I've been working on this for a while and wanted to share it.
The problem is simple. Android source trees are over 100GB. If you want to maintain your own custom build, forking those repos to GitHub is basically impossible without LFS. And even with LFS, it's a mess.
So I built a set of shell tools around what I call "git2". The idea is you keep the upstream repo in .git/ as usual, but your own changes live in a separate .git2/ directory. It's like a thin overlay. A typical upstream project might be 2GB, but your overlay tracking just the files you touched is maybe 50KB.
But git2 alone isn't enough when you're dealing with a full Android build. You also need to wire everything together with Android's repo tool and local_manifests system. That's where the rest of the toolkit comes in.

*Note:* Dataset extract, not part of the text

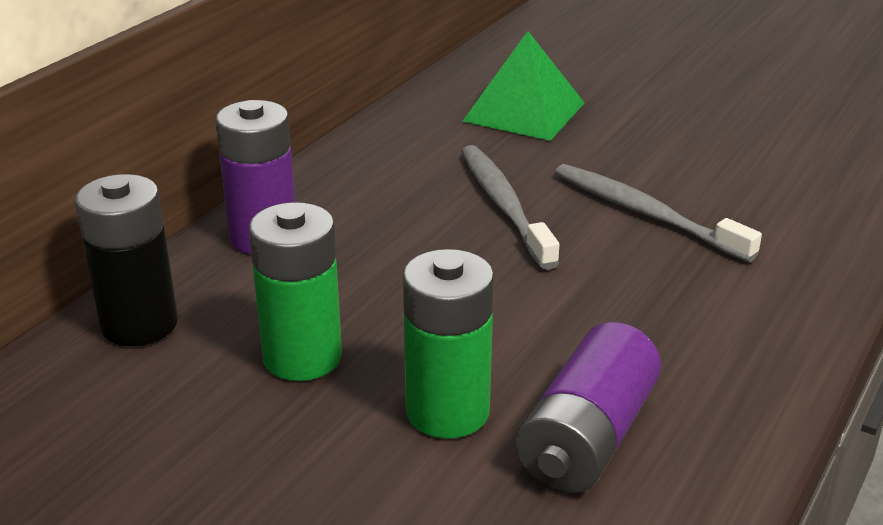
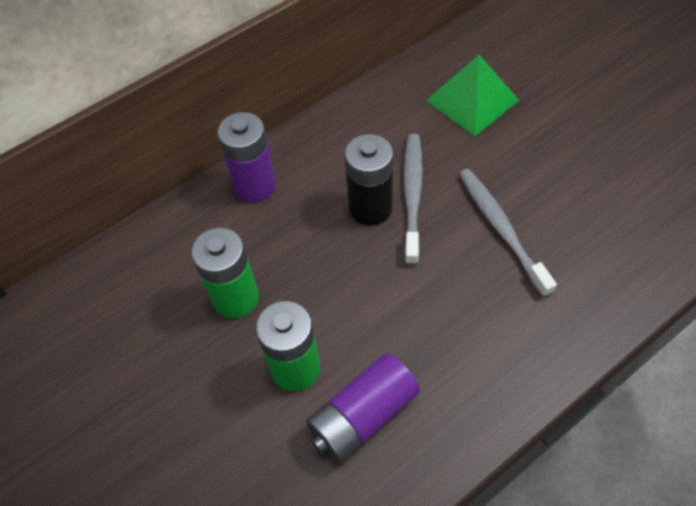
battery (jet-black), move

There's a script called make-repo.sh that scans all your git2 overlays, figures out the project names from paths, grabs commit hashes, and spits out a proper default.xml manifest. No hand-editing XML. Another one, git2-all.sh, lets you run push, pull, status, or any git command across every modified project at once. git2-setup.sh finds all projects with a .git2config and initializes them automatically after repo sync. And link-setup.sh handles the symlink mess that Android's build system expects.
On the release side, there are scripts for per-device key generation, signing on tmpfs so keys never touch disk unencrypted, OTA packaging, and a reference update server you can self-host.
The whole thing is demonstrated on GrapheneOS but the approach is generic. Any AOSP-derived project with a massive source tree could use the same overlay and manifest pattern.
Curious what people think. Is the overlay approach better than just maintaining patch files? Anyone doing something similar for large source tree customization?